_TASK ITEM:_
Copy out the lines starting at the one that contains "Department of" and ending at the one that contains "Like us on Facebook", replacing "Finance" with "Economy" and changing nothing else. Give only those lines, and leave the pictures out.

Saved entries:

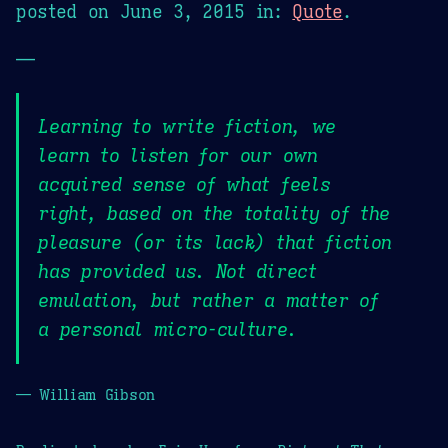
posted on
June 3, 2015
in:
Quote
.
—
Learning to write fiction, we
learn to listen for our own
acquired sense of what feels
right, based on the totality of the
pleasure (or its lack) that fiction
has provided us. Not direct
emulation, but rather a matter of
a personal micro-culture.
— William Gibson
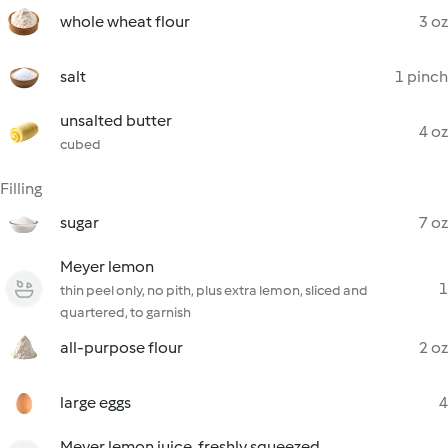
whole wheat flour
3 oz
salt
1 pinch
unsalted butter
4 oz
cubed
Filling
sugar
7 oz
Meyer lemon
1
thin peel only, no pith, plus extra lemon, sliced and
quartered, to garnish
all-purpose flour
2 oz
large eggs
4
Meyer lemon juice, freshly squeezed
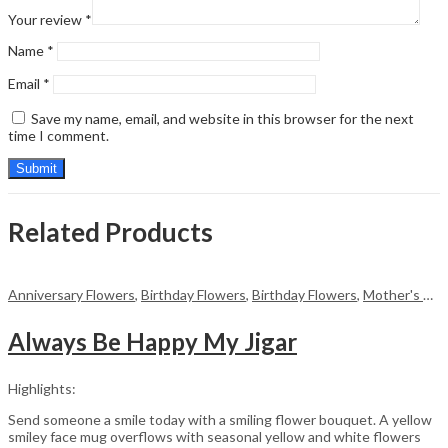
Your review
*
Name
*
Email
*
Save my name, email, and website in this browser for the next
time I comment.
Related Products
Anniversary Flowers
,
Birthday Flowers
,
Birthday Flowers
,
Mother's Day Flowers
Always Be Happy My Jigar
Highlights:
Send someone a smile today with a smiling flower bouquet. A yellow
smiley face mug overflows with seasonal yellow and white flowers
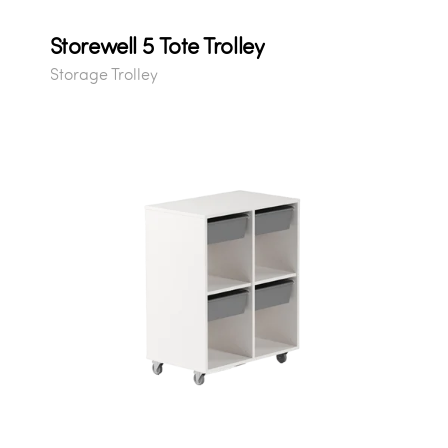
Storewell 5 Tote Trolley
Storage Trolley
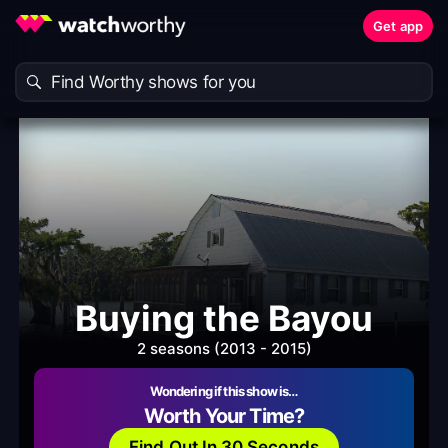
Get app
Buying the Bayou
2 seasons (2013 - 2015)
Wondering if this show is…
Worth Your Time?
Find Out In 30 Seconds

==

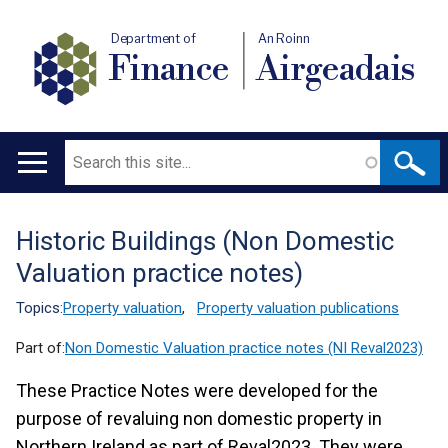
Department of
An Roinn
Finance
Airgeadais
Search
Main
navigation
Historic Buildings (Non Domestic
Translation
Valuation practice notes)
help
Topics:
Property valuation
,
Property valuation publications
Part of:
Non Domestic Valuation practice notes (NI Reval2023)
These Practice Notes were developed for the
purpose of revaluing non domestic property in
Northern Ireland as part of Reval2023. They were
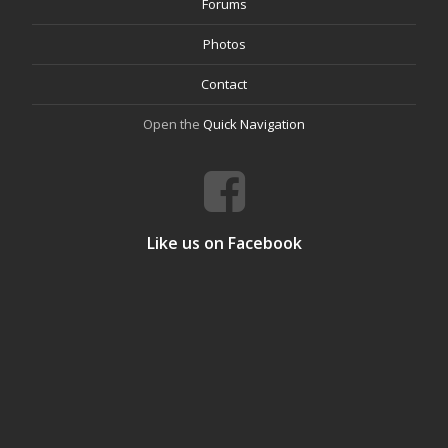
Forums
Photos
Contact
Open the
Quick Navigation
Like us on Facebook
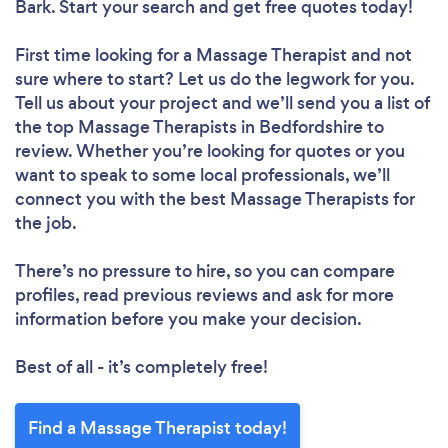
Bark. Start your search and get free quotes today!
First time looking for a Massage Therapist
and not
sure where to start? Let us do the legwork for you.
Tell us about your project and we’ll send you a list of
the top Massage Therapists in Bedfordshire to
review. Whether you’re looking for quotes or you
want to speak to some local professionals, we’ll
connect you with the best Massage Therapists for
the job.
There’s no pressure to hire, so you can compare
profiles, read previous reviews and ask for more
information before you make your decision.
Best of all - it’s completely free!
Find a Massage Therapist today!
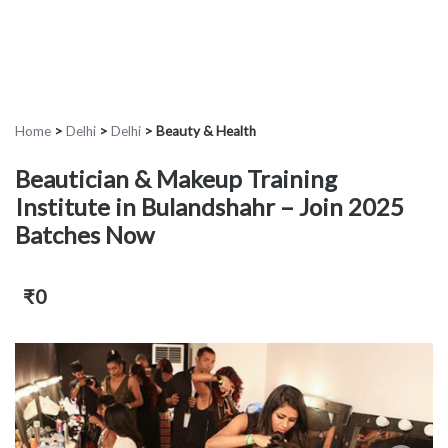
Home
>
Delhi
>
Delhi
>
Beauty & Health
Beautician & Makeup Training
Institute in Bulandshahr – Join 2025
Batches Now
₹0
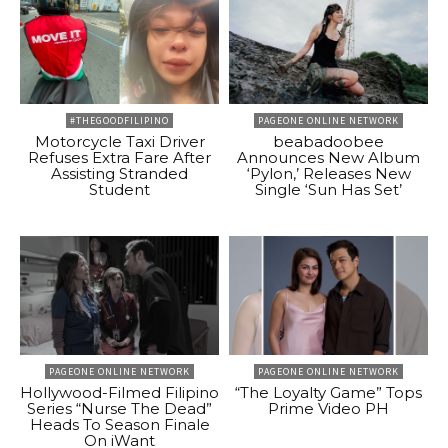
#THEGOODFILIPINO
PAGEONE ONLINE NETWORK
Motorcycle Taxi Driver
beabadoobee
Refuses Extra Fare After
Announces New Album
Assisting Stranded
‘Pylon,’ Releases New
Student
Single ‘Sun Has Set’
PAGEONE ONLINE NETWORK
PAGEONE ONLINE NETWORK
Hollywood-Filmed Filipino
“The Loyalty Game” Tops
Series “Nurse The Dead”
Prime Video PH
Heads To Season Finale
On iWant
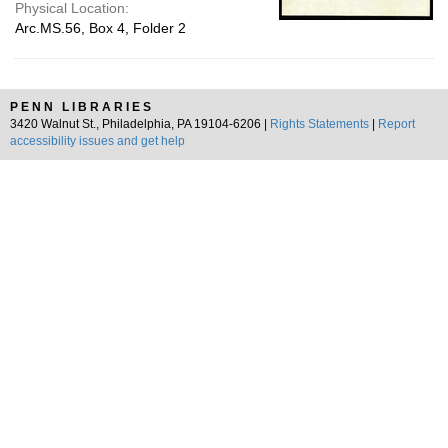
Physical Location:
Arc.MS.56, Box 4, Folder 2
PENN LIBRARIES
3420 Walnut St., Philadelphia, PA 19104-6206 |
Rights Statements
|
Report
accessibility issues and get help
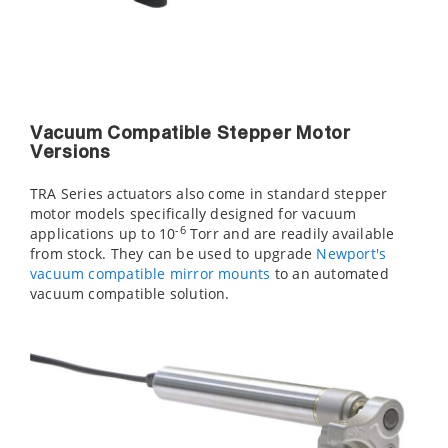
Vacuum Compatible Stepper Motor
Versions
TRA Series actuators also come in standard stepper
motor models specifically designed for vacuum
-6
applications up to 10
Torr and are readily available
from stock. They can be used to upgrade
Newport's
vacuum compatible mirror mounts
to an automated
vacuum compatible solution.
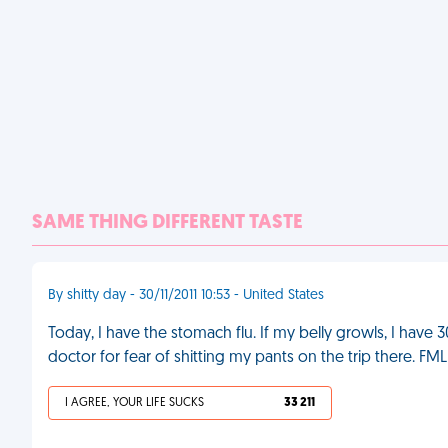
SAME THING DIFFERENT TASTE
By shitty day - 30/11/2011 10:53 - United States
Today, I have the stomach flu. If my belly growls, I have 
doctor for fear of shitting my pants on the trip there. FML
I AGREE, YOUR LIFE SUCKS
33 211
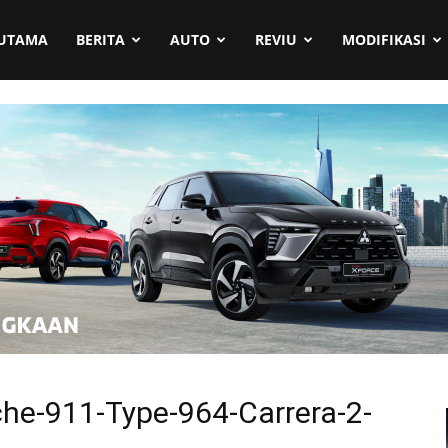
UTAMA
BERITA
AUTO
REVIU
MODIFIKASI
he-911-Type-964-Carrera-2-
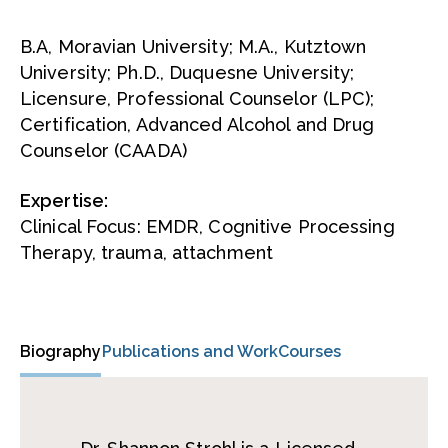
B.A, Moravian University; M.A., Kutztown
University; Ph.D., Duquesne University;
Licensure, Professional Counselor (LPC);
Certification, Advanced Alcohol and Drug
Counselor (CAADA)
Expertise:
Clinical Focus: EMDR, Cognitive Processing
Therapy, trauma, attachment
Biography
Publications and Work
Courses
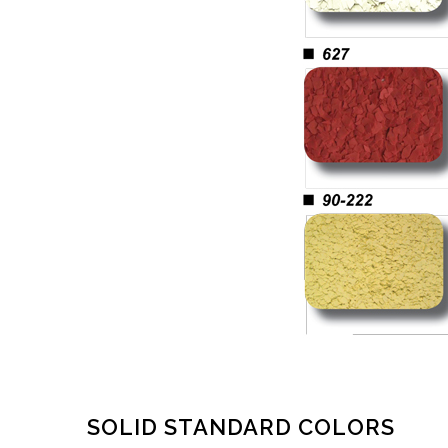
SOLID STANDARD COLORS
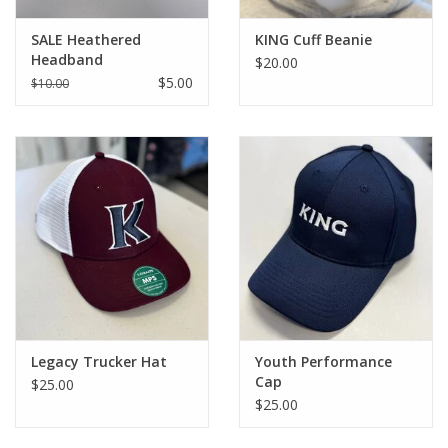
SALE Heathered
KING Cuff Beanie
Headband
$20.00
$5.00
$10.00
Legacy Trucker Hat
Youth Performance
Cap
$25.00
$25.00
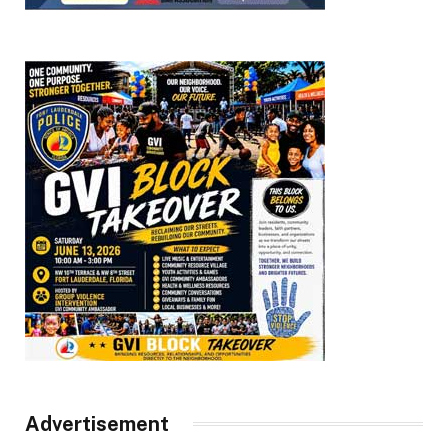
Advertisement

_PROBLEM SOLUTION:_
Department of
An Roinn
Economy
Airgeadais
Search
Main
navigation
Historic Buildings (Non Domestic
Translation
Valuation practice notes)
help
Topics:
Property valuation
,
Property valuation publications
Part of:
Non Domestic Valuation practice notes (NI Reval2023)
These Practice Notes were developed for the
purpose of revaluing non domestic property in
Northern Ireland as part of Reval2023. They were
Forums
Photos
Contact
Open the
Quick Navigation
Like us on Facebook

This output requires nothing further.